Medical assistance in dying | A new version of the bill will be tabled in 2023

(Quebec) The Minister for Health and Seniors, Sonia Bélanger, will introduce next year a new version of the bill aimed at expanding medical assistance in dying (MAID).


She takes over from the Minister of Health, Christian Dubé, who failed last June to pass Bill 38 to allow people with Alzheimer’s, for example, to make an advance request.

“The minister will table a new version of the medical assistance in dying bill,” the minister’s press secretary, Sarah Bigras, told The Canadian Press on Monday.

She did not specify whether this would be done at the start of the next parliamentary session, in February, or what changes will be made.

One thing is certain, by the “holiday season”, Mme Bélanger will meet with the different parties in the Assembly, said Ms.me Bigras. The minister wishes to “work in collaboration” and “discuss with them on this subject”.

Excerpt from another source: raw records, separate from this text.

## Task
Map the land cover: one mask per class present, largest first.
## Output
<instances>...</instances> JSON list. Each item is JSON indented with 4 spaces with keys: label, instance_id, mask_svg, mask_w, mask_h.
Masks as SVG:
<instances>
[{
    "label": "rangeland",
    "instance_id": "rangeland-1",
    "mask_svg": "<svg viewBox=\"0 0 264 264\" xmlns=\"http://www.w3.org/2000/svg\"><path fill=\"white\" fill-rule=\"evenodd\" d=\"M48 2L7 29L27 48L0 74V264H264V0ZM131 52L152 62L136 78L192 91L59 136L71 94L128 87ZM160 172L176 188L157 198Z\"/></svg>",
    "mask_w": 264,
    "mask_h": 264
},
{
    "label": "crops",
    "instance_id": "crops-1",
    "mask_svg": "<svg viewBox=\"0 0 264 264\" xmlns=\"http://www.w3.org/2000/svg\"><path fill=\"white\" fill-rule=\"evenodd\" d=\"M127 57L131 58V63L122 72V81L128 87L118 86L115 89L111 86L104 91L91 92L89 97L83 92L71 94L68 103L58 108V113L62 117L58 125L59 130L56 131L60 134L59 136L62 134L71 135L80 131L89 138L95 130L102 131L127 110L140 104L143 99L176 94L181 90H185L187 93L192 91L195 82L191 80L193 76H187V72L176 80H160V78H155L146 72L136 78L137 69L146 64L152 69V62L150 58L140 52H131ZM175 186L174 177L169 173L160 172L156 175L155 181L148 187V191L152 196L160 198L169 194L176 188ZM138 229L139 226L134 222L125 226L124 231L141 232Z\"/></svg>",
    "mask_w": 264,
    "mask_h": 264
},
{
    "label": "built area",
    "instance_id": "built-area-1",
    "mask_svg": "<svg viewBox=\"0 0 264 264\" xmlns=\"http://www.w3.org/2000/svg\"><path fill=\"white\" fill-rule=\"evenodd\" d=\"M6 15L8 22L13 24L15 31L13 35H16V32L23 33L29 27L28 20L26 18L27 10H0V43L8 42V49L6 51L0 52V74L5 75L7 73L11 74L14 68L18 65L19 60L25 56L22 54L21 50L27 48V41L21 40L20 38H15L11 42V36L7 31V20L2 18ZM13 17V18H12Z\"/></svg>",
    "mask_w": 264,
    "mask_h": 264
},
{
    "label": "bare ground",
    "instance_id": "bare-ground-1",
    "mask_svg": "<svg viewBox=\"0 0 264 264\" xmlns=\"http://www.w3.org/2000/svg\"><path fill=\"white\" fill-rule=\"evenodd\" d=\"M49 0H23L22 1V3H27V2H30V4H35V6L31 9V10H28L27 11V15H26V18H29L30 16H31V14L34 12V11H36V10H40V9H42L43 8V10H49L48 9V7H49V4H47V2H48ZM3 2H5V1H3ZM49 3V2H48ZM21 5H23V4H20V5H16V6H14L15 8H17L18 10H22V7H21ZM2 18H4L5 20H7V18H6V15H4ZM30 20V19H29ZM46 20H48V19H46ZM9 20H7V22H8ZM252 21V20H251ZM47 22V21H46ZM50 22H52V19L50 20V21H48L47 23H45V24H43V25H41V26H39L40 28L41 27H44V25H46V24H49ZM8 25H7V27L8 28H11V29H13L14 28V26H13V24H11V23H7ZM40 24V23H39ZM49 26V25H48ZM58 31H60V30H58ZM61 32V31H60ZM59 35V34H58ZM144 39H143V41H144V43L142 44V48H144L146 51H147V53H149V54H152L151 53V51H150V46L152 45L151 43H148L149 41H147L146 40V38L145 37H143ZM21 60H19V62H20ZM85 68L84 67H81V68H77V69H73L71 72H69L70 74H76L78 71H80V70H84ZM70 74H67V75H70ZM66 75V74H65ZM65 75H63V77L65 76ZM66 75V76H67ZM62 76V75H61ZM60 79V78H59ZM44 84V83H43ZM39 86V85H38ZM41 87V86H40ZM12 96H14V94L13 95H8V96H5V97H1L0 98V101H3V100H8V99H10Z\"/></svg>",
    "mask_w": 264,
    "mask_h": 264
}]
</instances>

“This is an important issue for Quebec society and we want to include all political parties in this discussion,” continued the press attaché.

A lot of work has already been done in the file of the extension of the AMM.

The cross-party parliamentary commission which had analyzed this issue in depth had submitted its report in December 2021.

It had held 14 days of hearings and heard about a hundred stakeholders and experts, not counting the some 80 briefs received and the 3,000 members of the public who participated in the online consultation.

Last June, many people mourned the failure of Bill 38.

Remember that Mr. Dubé had waited until the very end of the spring session to table it. He had to urgently withdraw a provision concerning severe neuromotor disabilities.

For lack of time, the deputies had not succeeded in adopting it.

The one who is considered the “mother” of medical assistance in dying, the former PQ MP Véronique Hivon, was very moved and did not hide her great disappointment.

“We all would have liked to be able to pass this bill, with all our hearts,” she commented at a press conference.

The Quebec Association for the Right to Die with Dignity (AQDMD) had meanwhile invited the deputies to roll up their sleeves and get back to work this fall, once the elections are over.

“It must not take a year,” said the president of the AQDMD, Sandra Demontigny, herself suffering from an early and hereditary form of Alzheimer’s.